Segment Start: Entries supplied

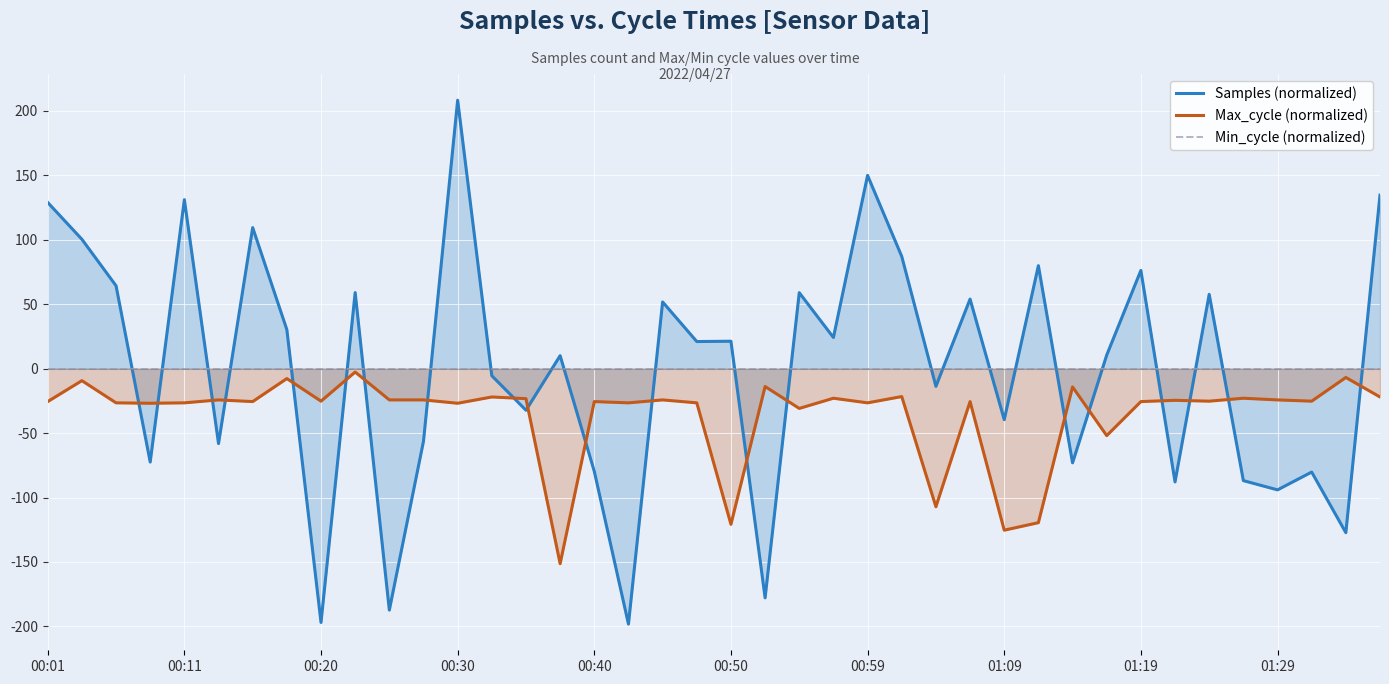

What position from the left is 27?

28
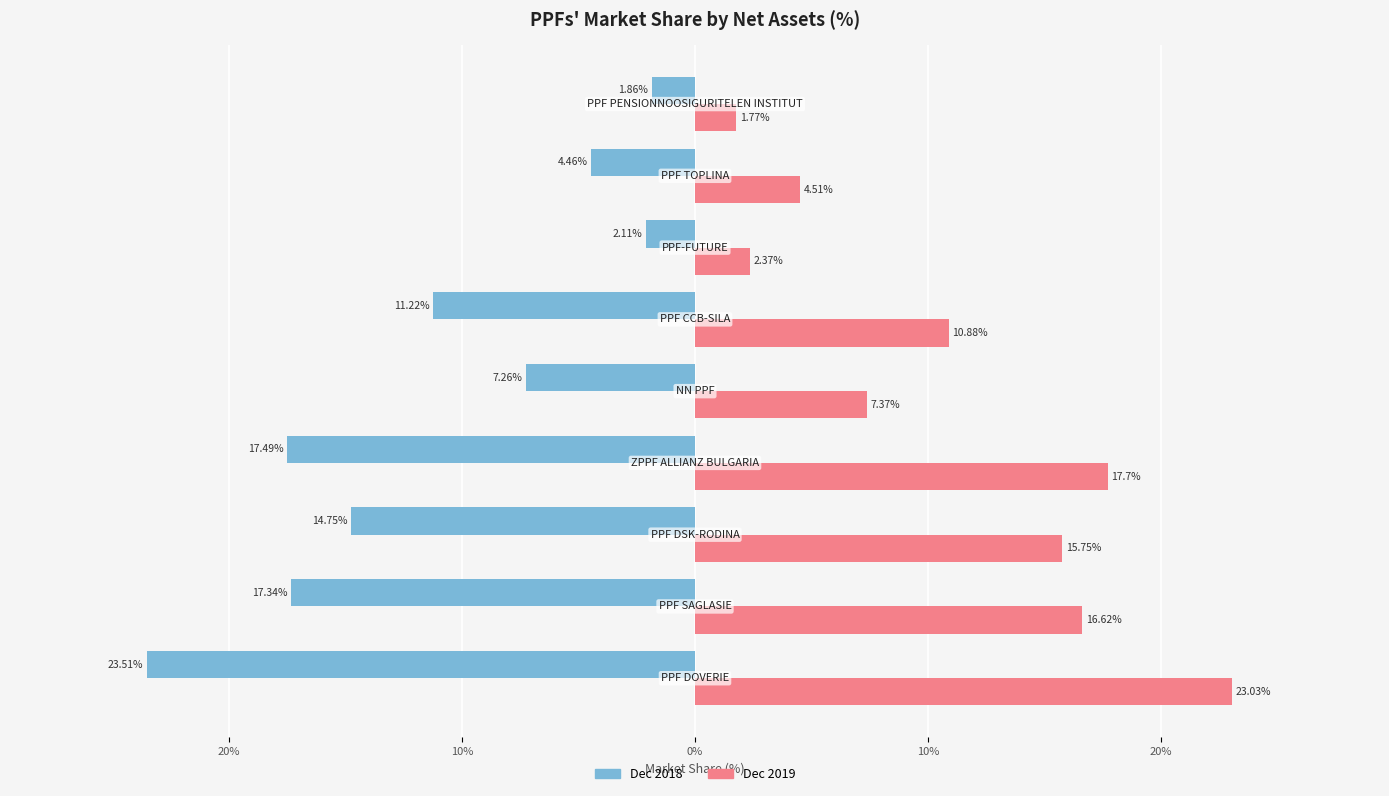

What are all the series names shown in the legend?

Dec 2018, Dec 2019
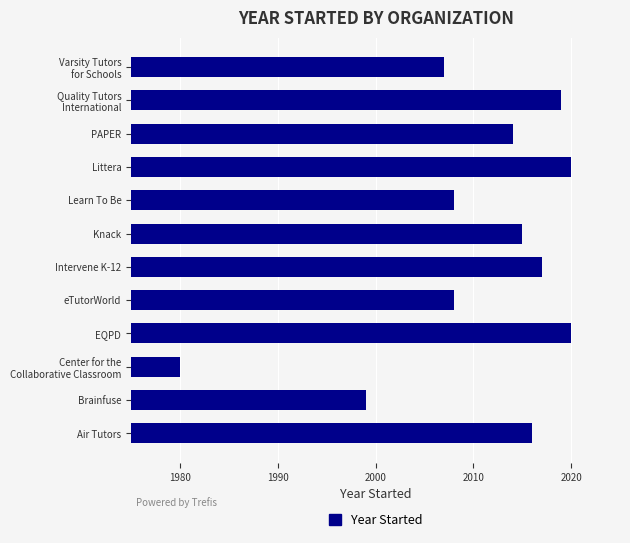

Count the number of data series in this chart.

1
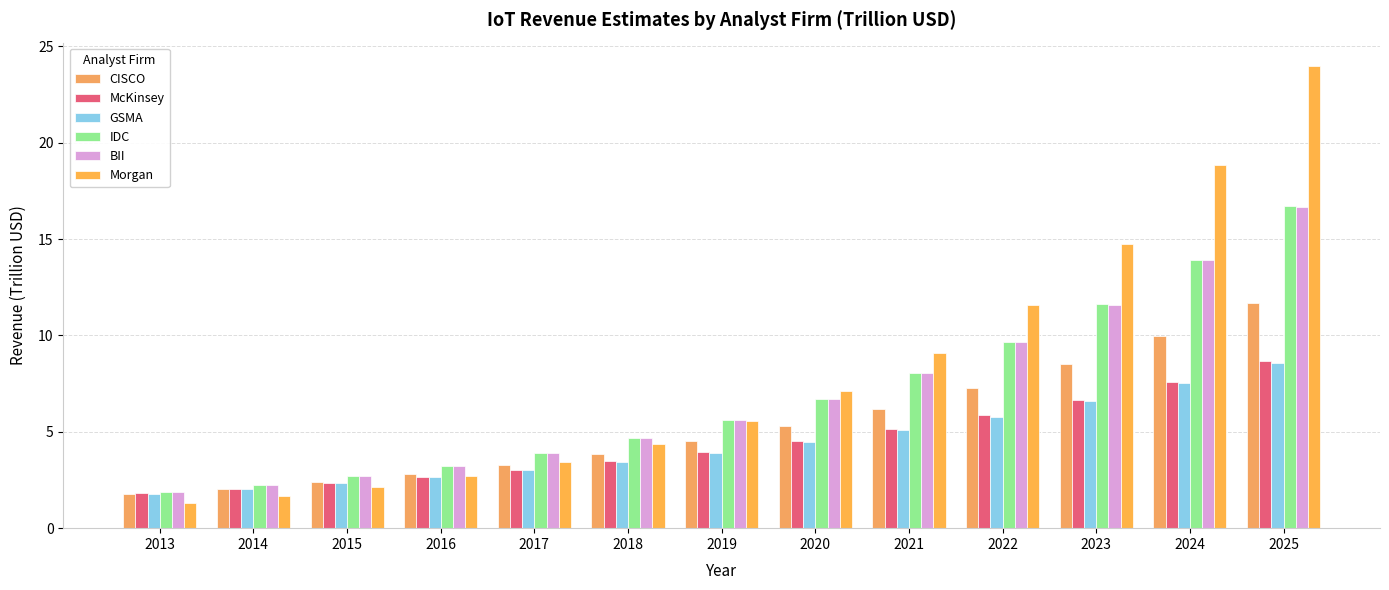

What is the difference between the maximum and minimum values in the GSMA series?

6.8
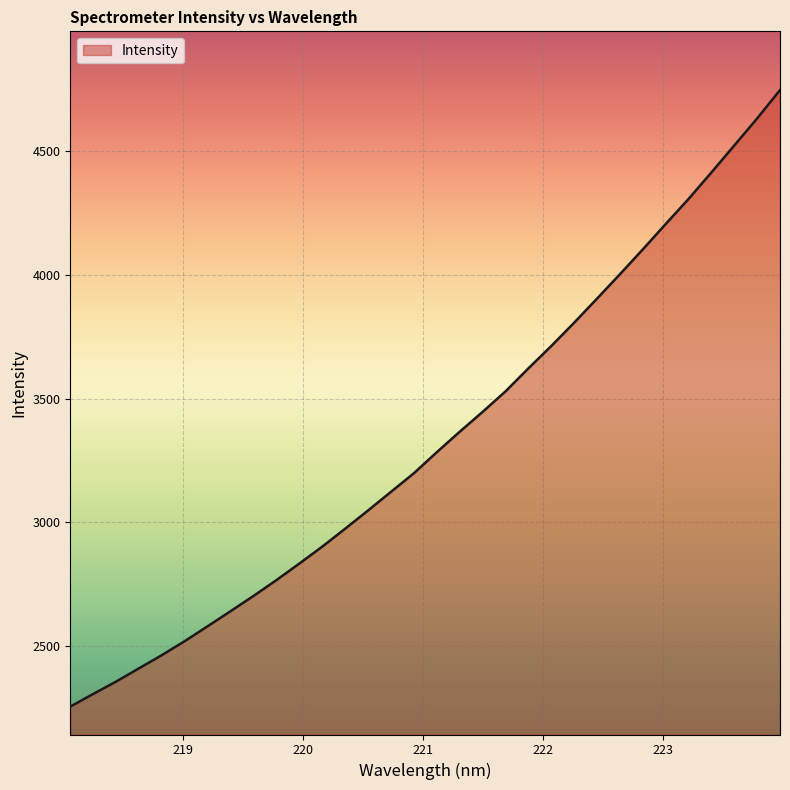

What is the difference between the maximum and minimum values?

2491.1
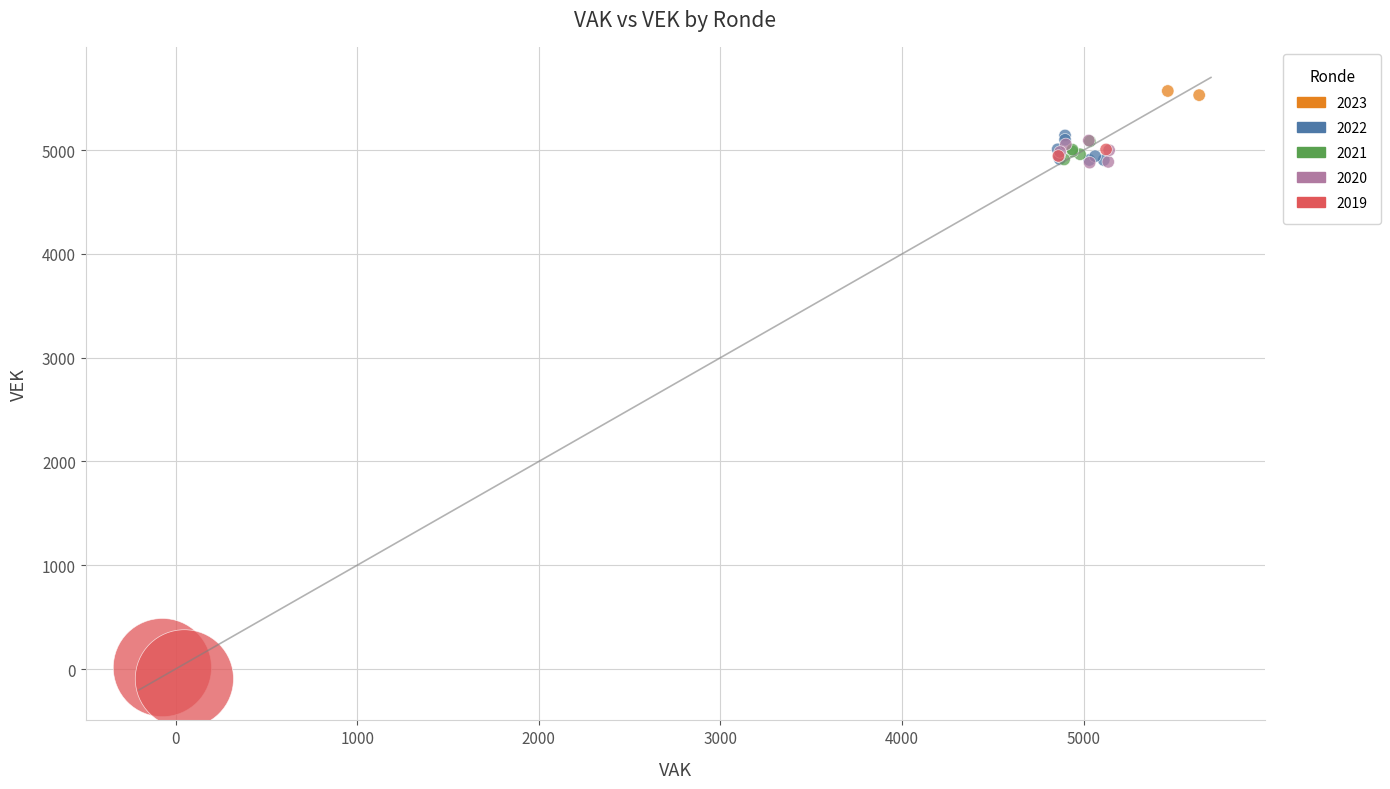

What are all the series names shown in the legend?

2023, 2022, 2021, 2020, 2019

Segment End: Entries supplied

**Work to be completed**. Revise the chart analysis data above by replacing "legend" with "key" wherever it occurs and keeping everything else unchanged. Omit the pictures from your answer.

**Answer area**.
What position from the left is 27?

28

What are all the series names shown in the key?

Dec 2018, Dec 2019

Count the number of data series in this chart.

1

What is the difference between the maximum and minimum values in the GSMA series?

6.8

What is the difference between the maximum and minimum values?

2491.1

What are all the series names shown in the key?

2023, 2022, 2021, 2020, 2019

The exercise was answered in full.